Most Medicare beneficiaries will pay $99.90 a month in premiums in 2012, a smaller-than-expected increase of $3.50, federal officials said Thursday.
About three-quarters of seniors and disabled people have been paying $96.40 a month for the Part B federal health-insurance program for the past three years. New enrollees—mainly people who turned 65 in 2009, 2010 or 2011—have been paying $115.40 a month. They will see their premiums decrease.
Medicare trustees predicted earlier this year they would boost premiums by up to $10 a month for most beneficiaries.
A law prevents most Medicare premiums from rising if Social Security payouts stay flat, which has been the case since 2009. The premiums paid by those not in a high-income category have been frozen for three years because of the law.
But the Social Security Administration said last week that recipients will see a 3.6% cost-of-living increase in their checks next year. That allowed Medicare’s costs to be spread across more recipients, not just those with higher incomes.

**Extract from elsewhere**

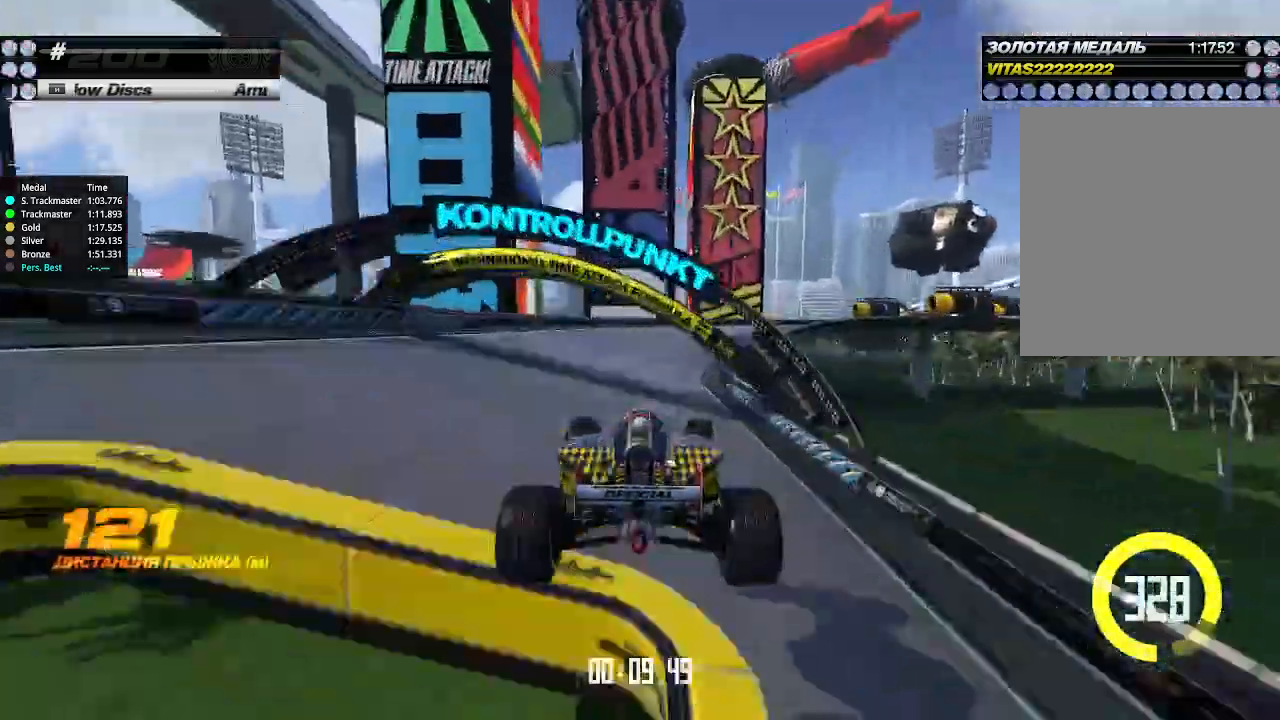
{"keys": ["down", "right"], "events": []}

Individuals in the higher-income group—individuals who make over $85,000 a year, or couples earning over $170,000 a year—pay higher Medicare contributions, and paid larger premiums in each of the past three years to make up for the freeze for lower-income recipients. Their premiums will fall next year.
All Medicare recipients will see lower deductibles next year for medical treatment. The annual deductible will be $140, down $22 from the current rate. Deductibles for hospital treatment will rise by $24, putting them at $1,156 a stay.